→ Questions to answer:
1 > Decide whether each statement agrees with the message below about whitelist spam filtering. Answer yes or no for each, and quote the exact deciding words from the message. (a) The WhiteListManager processes every mail. (b) The special spam treatment applies when the spam probability is at least 95%. (c) Noel J. Bergman considers the whitelist basically useless.
2 > According to the message below about whitelist spam filtering, where is a spam email stored before it is ghosted for certain users?

→ Text shown:
_ _ _ _

I use my whitelist and bayesian matchers/mailets in the following way:

1) I have the WhiteListManager process every mail, in order to automatically collect the fact that, if I send a mail to someone, he should be in my personal whitelist because is a legitimate mail correspondent of mine. Moreover the mailet manages explicit inserts and deletes of addresses in my personal whitelist. 2) The BayesianAnalysis mailet determines the "spammity" probability of the email. 3) If such probability is higher than or equal to 99%, *and the sender is not in the whitelist* (and oviously is not SmtpAuthenticated), I have a special "spam treatment" done to the email: for certain users (like myself) the email is ghosted after being stored in a "spam" folder just in case.

So the whitelist is used to very effectively reduce the risk of spam *false positives* coming from other methods.

If a spammer spoofs the sender address he must be *very* precise to get through (he must know my personal email correspondents), and this would just become a *rare* "false negative": who cares?

So I think that the whitelist techniques are useful :-)

Vincenzo

Noel J. Bergman wrote:

Easy enough to write, but please consider that it is also basically useless,
since anyone can trivially spoof the sender address, unless you also require
SMTP AUTH, in which case the whitelist becomes merely redundant.

_ _ _ _

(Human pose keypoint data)
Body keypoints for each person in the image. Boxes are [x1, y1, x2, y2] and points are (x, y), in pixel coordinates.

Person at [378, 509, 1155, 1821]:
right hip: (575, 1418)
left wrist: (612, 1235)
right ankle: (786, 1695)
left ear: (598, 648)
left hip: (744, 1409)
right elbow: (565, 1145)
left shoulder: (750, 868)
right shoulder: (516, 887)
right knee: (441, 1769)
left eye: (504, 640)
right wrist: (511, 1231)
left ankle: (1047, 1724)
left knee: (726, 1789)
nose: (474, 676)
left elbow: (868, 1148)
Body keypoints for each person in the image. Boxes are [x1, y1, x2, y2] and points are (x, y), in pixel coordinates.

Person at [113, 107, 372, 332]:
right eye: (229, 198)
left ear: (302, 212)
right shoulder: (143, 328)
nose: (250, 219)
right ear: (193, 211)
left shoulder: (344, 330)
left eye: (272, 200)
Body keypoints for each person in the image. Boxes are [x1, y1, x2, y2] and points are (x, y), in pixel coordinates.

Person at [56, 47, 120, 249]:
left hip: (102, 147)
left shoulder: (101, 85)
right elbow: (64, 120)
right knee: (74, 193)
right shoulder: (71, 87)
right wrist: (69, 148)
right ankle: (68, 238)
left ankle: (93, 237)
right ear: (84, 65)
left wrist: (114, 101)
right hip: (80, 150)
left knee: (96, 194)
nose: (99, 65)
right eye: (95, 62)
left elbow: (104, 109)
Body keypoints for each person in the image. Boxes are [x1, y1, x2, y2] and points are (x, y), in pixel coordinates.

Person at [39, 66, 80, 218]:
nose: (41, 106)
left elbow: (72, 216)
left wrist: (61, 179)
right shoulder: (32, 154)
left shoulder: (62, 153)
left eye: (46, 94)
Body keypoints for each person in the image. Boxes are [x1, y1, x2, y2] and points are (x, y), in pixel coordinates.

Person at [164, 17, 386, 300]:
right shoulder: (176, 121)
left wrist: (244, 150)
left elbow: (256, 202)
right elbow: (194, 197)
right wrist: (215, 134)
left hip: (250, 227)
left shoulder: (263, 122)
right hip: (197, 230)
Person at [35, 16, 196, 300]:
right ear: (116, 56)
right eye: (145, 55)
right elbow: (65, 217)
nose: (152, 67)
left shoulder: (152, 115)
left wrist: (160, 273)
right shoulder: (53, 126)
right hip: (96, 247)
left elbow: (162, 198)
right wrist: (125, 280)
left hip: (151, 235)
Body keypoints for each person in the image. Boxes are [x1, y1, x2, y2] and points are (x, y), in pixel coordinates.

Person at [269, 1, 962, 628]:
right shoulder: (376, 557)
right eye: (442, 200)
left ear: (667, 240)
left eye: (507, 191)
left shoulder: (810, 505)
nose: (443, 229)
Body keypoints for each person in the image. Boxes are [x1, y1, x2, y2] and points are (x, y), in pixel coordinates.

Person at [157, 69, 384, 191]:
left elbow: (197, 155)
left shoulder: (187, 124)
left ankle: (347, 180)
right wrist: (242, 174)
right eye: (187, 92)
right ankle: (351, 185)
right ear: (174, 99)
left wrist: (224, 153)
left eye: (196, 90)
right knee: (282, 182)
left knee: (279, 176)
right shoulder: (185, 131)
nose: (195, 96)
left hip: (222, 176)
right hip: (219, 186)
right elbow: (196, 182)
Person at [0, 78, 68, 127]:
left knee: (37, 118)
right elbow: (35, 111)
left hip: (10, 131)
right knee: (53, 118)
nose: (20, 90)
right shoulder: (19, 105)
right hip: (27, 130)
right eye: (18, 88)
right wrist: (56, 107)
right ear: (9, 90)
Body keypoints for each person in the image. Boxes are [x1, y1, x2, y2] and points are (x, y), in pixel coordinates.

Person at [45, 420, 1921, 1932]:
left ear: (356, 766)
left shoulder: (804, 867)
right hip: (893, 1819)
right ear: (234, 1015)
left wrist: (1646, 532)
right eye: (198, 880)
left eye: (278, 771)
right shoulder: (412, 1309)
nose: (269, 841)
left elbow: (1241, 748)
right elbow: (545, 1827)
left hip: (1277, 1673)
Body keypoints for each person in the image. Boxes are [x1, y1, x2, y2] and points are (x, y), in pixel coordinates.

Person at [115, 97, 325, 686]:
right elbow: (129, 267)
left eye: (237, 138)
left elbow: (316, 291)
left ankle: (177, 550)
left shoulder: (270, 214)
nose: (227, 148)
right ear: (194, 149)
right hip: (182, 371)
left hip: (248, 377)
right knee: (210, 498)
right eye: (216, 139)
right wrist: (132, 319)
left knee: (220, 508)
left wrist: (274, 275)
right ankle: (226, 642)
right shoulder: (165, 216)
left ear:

_ _ _ _

→ Task-by-task answers:
1 >
(a) Yes: "I have the WhiteListManager process every mail"
(b) No: "If such probability is higher than or equal to 99%"
(c) Yes: "it is also basically useless"

2 > In a "spam" folder.